**RECORDED INFORMATION**.
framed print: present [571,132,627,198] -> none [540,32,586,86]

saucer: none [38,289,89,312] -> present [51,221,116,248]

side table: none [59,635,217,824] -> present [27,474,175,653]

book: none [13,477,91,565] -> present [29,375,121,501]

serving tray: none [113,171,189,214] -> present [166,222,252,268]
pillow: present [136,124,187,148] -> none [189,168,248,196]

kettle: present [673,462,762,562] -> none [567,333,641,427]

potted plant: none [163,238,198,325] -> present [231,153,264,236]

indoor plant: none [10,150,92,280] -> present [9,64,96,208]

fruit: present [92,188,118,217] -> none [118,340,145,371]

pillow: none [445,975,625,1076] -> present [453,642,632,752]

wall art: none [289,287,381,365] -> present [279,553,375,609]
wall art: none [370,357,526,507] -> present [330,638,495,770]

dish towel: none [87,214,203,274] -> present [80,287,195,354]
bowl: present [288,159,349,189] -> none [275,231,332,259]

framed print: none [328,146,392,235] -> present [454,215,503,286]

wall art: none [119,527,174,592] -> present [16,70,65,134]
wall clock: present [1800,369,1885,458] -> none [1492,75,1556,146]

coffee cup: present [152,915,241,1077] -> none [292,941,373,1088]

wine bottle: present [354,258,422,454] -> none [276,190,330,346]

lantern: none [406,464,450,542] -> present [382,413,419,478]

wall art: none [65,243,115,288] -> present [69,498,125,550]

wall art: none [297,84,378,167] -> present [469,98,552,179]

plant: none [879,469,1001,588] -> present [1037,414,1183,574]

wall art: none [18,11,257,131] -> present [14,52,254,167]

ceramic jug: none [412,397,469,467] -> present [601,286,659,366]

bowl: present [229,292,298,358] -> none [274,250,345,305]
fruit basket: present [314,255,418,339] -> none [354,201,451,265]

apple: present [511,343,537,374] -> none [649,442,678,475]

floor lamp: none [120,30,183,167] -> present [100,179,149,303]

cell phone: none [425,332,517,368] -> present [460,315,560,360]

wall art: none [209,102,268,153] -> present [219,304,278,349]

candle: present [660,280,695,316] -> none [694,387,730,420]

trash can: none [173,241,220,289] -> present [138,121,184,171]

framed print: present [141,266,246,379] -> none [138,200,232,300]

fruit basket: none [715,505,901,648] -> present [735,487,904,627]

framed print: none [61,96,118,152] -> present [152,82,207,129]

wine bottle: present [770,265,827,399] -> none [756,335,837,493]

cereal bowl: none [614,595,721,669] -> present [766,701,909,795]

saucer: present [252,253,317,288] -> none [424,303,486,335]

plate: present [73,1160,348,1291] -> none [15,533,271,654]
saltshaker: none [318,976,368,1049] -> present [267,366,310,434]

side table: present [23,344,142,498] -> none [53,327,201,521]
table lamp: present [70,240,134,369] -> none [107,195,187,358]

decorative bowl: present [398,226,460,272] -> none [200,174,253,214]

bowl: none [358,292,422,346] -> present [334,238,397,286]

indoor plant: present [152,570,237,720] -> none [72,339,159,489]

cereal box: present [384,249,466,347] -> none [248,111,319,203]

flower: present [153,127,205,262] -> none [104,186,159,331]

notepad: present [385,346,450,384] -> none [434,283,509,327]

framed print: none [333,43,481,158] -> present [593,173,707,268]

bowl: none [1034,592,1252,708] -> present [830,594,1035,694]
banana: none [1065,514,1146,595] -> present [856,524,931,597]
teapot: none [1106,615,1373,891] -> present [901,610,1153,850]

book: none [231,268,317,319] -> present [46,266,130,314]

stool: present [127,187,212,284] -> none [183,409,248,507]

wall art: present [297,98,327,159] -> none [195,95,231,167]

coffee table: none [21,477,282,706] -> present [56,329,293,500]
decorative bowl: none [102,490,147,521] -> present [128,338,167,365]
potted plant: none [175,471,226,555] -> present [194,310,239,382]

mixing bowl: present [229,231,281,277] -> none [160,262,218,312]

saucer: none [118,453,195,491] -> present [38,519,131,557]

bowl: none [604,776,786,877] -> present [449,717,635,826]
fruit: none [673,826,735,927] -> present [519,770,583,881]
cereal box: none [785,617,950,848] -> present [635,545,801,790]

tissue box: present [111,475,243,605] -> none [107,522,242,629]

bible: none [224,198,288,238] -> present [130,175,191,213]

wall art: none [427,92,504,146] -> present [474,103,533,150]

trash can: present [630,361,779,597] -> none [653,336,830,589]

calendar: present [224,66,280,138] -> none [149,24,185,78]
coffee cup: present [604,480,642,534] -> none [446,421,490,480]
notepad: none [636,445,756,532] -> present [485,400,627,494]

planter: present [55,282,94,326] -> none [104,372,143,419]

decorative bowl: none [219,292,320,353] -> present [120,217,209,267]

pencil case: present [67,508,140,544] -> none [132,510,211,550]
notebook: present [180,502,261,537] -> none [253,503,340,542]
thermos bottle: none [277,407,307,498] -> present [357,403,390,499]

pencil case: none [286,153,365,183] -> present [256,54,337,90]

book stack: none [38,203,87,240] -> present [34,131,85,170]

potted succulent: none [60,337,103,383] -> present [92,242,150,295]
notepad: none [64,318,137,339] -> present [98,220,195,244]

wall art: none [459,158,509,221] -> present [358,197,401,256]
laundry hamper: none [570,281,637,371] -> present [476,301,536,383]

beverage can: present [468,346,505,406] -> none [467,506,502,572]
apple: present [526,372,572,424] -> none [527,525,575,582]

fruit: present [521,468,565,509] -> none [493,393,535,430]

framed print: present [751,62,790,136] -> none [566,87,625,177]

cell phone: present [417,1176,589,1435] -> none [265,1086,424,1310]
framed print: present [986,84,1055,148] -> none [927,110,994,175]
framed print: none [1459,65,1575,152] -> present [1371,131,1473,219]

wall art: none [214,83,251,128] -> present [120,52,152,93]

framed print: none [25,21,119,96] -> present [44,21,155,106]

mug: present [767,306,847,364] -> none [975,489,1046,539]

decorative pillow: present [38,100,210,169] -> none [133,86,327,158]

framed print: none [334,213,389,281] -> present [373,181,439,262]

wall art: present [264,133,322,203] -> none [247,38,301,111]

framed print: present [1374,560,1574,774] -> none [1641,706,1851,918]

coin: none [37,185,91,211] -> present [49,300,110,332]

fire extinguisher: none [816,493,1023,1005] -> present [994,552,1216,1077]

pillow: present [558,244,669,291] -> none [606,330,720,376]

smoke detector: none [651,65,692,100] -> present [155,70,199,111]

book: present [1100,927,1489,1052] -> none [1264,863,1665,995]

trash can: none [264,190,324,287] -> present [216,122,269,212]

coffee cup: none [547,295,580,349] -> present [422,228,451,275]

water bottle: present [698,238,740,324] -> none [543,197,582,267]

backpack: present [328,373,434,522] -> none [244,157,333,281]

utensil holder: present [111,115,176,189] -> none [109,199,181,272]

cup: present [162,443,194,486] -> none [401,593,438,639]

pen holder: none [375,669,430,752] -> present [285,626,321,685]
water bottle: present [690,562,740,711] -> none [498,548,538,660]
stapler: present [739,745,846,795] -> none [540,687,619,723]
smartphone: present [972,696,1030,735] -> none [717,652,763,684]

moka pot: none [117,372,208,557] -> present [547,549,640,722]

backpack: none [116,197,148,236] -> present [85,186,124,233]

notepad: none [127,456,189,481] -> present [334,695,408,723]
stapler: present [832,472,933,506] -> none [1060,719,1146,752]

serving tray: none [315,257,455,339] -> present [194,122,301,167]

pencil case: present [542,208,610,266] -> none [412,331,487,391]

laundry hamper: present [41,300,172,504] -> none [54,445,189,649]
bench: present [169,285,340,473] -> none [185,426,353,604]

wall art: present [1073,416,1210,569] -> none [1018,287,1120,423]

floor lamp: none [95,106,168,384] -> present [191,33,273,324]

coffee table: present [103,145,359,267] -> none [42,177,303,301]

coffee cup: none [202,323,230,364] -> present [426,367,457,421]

**WHAT THE TASK ASKS**. Please output the lines of the listing above that fall in the stretch from the one with "wall clock: present" through the one with "wall art: none [65,243,115,288]", exactly and only those.

**OUTPUT FOR THIS TASK**.
wall clock: present [1800,369,1885,458] -> none [1492,75,1556,146]

coffee cup: present [152,915,241,1077] -> none [292,941,373,1088]

wine bottle: present [354,258,422,454] -> none [276,190,330,346]

lantern: none [406,464,450,542] -> present [382,413,419,478]

wall art: none [65,243,115,288] -> present [69,498,125,550]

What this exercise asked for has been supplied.